Sejatinya, ada banyak faktor yang mempengaruhi anak muda gampang emosi dan terjangkit iritabilitas. Salah satunya banyak tekanan sosial selama masa remaja. Tekanan ini dapat berasal dari teman sebaya, keluarga, dan sekolah. Tekanan sosial ini dapat menyebabkan stres, yang pada akhirnya dapat menyebabkan kemarahan.


Di sisi lain, kemarahan anak muda juga dipengaruhi faktor lingkungan tempat ia berada. Lingkungan yang tidak kondusif, berperan dalam meningkatkan risiko anak muda mudah marah.
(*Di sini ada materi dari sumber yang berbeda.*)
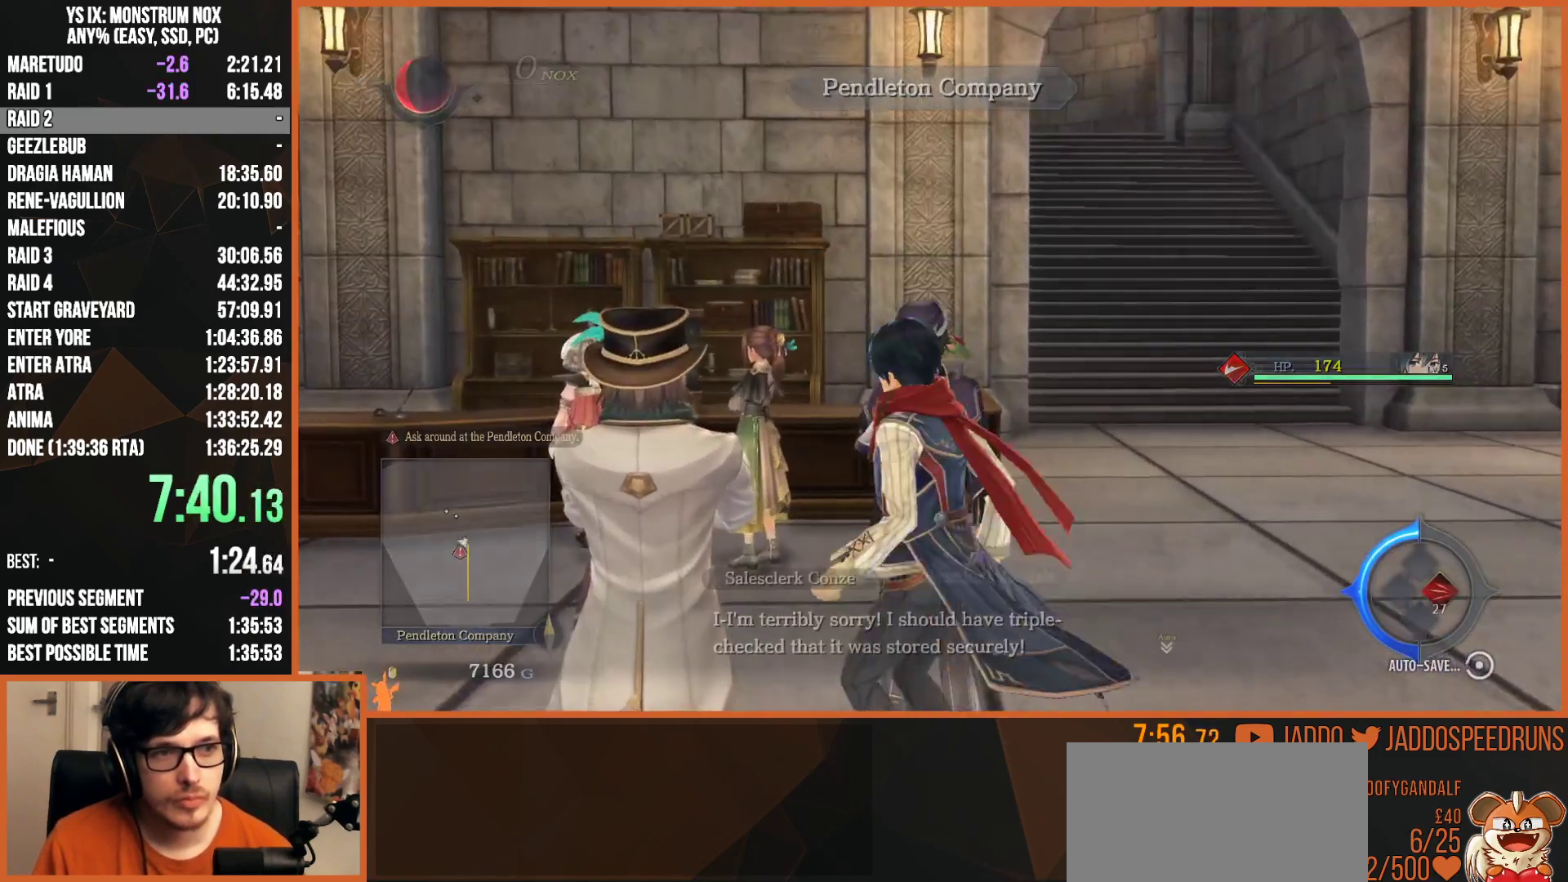
{"buttons": ["R1"], "left_stick": "center", "right_stick": "center", "events": [[17, "CROSS", "up"], [100, "R1", "down"], [300, "CROSS", "down"], [350, "CROSS", "up"]]}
Misalnya, jika anak muda tumbuh di lingkungan yang penuh kekerasan atau konflik, mereka lebih mungkin untuk mengalami kemarahan.


Gangguan mental, seperti gangguan bipolar dan gangguan kepribadian antisosial, juga dapat menyebabkan kemarahan. Jika anak muda mengalami gangguan mental, itu mengakibatkan lebih mudah marah daripada anak muda yang tidak mengalami gangguan mental.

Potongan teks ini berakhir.